Schrage builds on the work of Peter Drucker and Theodore Levitt and provides a great question all business leaders should ask themselves: who do you want your customers to become? Innovation changes customer behavior and companies can use those behaviors to not only make customers better customers of the brand but also more fulfilled people. This is a short and overlooked must-read for anyone in marketing. 

2. Humble Inquiry: The Gentle Art of Asking Instead of Telling by Edgar H. Schein and Peter A. Schein

“Don’t jump in telling answers until you know what the other person really needs to know. Don’t assume that the person with the question has asked the right question.”

Edgar Schein is arguably the GOAT of organizational consulting. In Humble Inquiry, I found a kindred spirit in Edgar Schein. He lays out his philosophy on how human interaction and problem-solving are improved by inquiry instead of just skipping to making assumptions and giving an answer based upon those assumptions. Schein has other books that elaborate on the concept of humble inquiry for specific contexts—Humble Leadership and Humble Consulting—and one that places humble inquiry into a larger context—Helping—but Humble Inquiry is the best introduction to the idea. A valuable read for anyone, especially leaders and managers.

1. Trillion Dollar Coach: The Leadership Playbook of Silicon Valley’s Bill Campbell by Eric Schmidt, Jonathan Rosenberg, and Alan Eagle

“Every sports team needs a coach, and the best coaches make good teams great. The same goes in business: any company that wants to succeed in a time where technology has suffused every industry and most aspects of consumer life, where speed and innovation are paramount, must have team coaching as part of its culture. Coaching is the best way to mold effective people into powerful teams.”

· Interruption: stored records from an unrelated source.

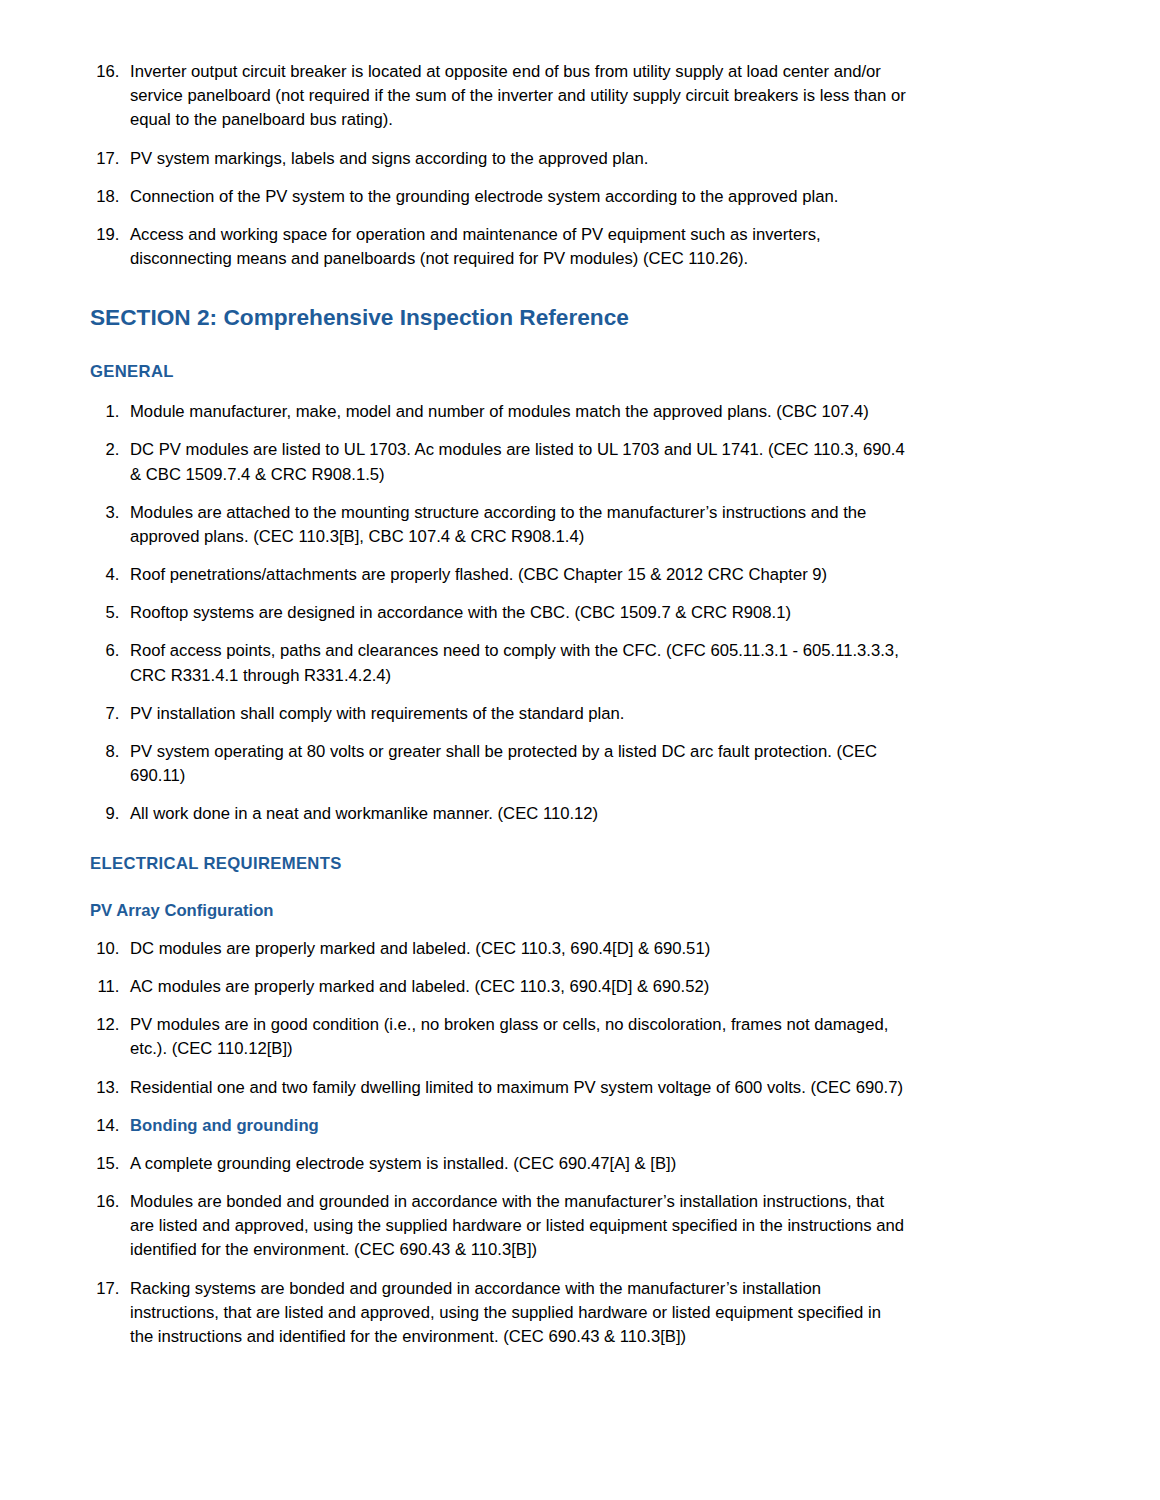Inverter output circuit breaker is located at opposite end of bus from utility supply at load center and/or service panelboard (not required if the sum of the inverter and utility supply circuit breakers is less than or equal to the panelboard bus rating).
PV system markings, labels and signs according to the approved plan.
Connection of the PV system to the grounding electrode system according to the approved plan.
Access and working space for operation and maintenance of PV equipment such as inverters, disconnecting means and panelboards (not required for PV modules) (CEC 110.26).
SECTION 2: Comprehensive Inspection Reference
GENERAL
Module manufacturer, make, model and number of modules match the approved plans. (CBC 107.4)
DC PV modules are listed to UL 1703. Ac modules are listed to UL 1703 and UL 1741. (CEC 110.3, 690.4 & CBC 1509.7.4 & CRC R908.1.5)
Modules are attached to the mounting structure according to the manufacturer’s instructions and the approved plans. (CEC 110.3[B], CBC 107.4 & CRC R908.1.4)
Roof penetrations/attachments are properly flashed. (CBC Chapter 15 & 2012 CRC Chapter 9)
Rooftop systems are designed in accordance with the CBC. (CBC 1509.7 & CRC R908.1)
Roof access points, paths and clearances need to comply with the CFC. (CFC 605.11.3.1 - 605.11.3.3.3, CRC R331.4.1 through R331.4.2.4)
PV installation shall comply with requirements of the standard plan.
PV system operating at 80 volts or greater shall be protected by a listed DC arc fault protection. (CEC 690.11)
All work done in a neat and workmanlike manner. (CEC 110.12)
ELECTRICAL REQUIREMENTS
PV Array Configuration
DC modules are properly marked and labeled. (CEC 110.3, 690.4[D] & 690.51)
AC modules are properly marked and labeled. (CEC 110.3, 690.4[D] & 690.52)
PV modules are in good condition (i.e., no broken glass or cells, no discoloration, frames not damaged, etc.). (CEC 110.12[B])
Residential one and two family dwelling limited to maximum PV system voltage of 600 volts. (CEC 690.7)
Bonding and grounding
A complete grounding electrode system is installed. (CEC 690.47[A] & [B])
Modules are bonded and grounded in accordance with the manufacturer’s installation instructions, that are listed and approved, using the supplied hardware or listed equipment specified in the instructions and identified for the environment. (CEC 690.43 & 110.3[B])
Racking systems are bonded and grounded in accordance with the manufacturer’s installation instructions, that are listed and approved, using the supplied hardware or listed equipment specified in the instructions and identified for the environment. (CEC 690.43 & 110.3[B])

Outside of Silicon Valley, Bill Campbell was an unsung hero. Inside of Silicon Valley, Bill Campbell coached people like Larry Page and Steve Jobs. In Trillion Dollar Coach, ex and current Google leaders Eric Schmidt, Jonathan Rosenberg, and Alan Eagle reveal the wisdom of Bill Campbell that made him a sought-after executive coach and the secret sauce behind many of Silicon Valley’s biggest companies. This book is an expert-level course in leadership, management, and coaching. But, at the same time, it’s accessible to everyone. It takes my top spot and is a must-read for anyone in any leadership or management position.